The following instructions cover how to enable TLSv1.2 communication for Always-On Monitoring.

Storing CA Certificates

The server CA certificates of the Always-On Monitoring repository and Enterprise Manager repository can be stored either in an external Trust Store or in the Oracle Management Service’s JDK Trust Store (JAVA_HOME/jre/lib/security/cacerts).

Storing the Certificates in an External Trust Store

If you choose to store the certificates in an external Trust Store, then you need to set the following environment variables:

• AOM_DB_WALLET_LOC - Absolute path to the external Trust Store. For example: /home/aom/externalTrustSTore.jks

• AOM_DB_WALLET_TYPE - The type of Trust Store being used.
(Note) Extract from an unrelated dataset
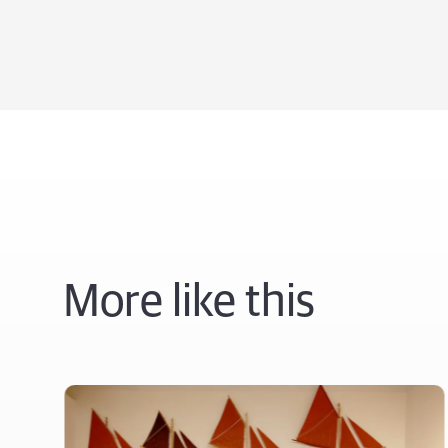
More like this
JKS. PKCS12 (For Enterprise Manager 13.3, the SSO Trust Store is not supported)

• AOM_DB_WALLET_PASSWORD - The Trust Store password (For JKS and PKCS12)

% setenv AOM_DB_WALLET_LOC /home/aom/externalTrustStore.jks

% export AOM_DB_WALLET_LOC=/home/aom/externalTrustStore.jks

Storing the Certificates in the Oracle Management Service’s JDK Trust Store

If you choose to store the certificates in the Oracle Management Service’s JDK Trust Store, then you can use the emsca or emsctl scripts without additional configuration.

Guidelines for Configuring Always-On Monitoring to use TLSv1.2

• During initial Always-On Monitoring setup with emsca, when prompted for the DB connection string, you must specify the connection string using the long form that has the protocol type (TCPS) being used and not the short form as shown in the following examples.

  Long Form

  (DESCRIPTION=(ADDRESS=(PROTOCOL=tcps)(HOST=myserver.myco.com) (PORT=15044)) (CONNECT_DATA =(SID=dbview))  

  Short Form (will not work with TCPS):

  myserver.myco.com:15044:dbview

• If Always-On Monitoring was initially configured to use the TCP protocol as part of emsca configuration, and at a later point you want to switch over to TCPS, you can re-configure Always-On Monitoring by performing the following steps:

  1. Change the Always-On Monitoring database connection string in the emsConfig.properties file ($AOM_HOME/conf/emsConfig.properties).

  2. Change Enterprise Manager Repository connection string in Always-On Monitoring database which is stored in table - EMS_SYNC_CONNECT_PROPS.connect_string.

  3. Ensure that either the JDK wallet (under JAVA_HOME/jre/lib/security/cacerts) or the external Trust Store has the root CA certificates for both the Always-On Monitoring and Enterprise Manager repositories.

• If Always-On Monitoring was initially configured to use the TCPS protocol as part of emsca configuration, and at a later point you want to switch over to TCP, you can re-configure Always-On Monitoring by performing the following steps:

  1. In the AOM_HOME/conf/emsConfig.properties file, replace the correct AOM database connection string with the property emsRepConnectString. If TCP protocol is used to connect to the database, you can use either short or long form for the connection string. If TCPS is used, you must provide the database connection string in the long form as discussed previously.

  2. To change the Enterprise Manager connection string, you must update the EMS_SYNC_CONNECT_PROPS.connect_string field in the Always-On Monitoring database.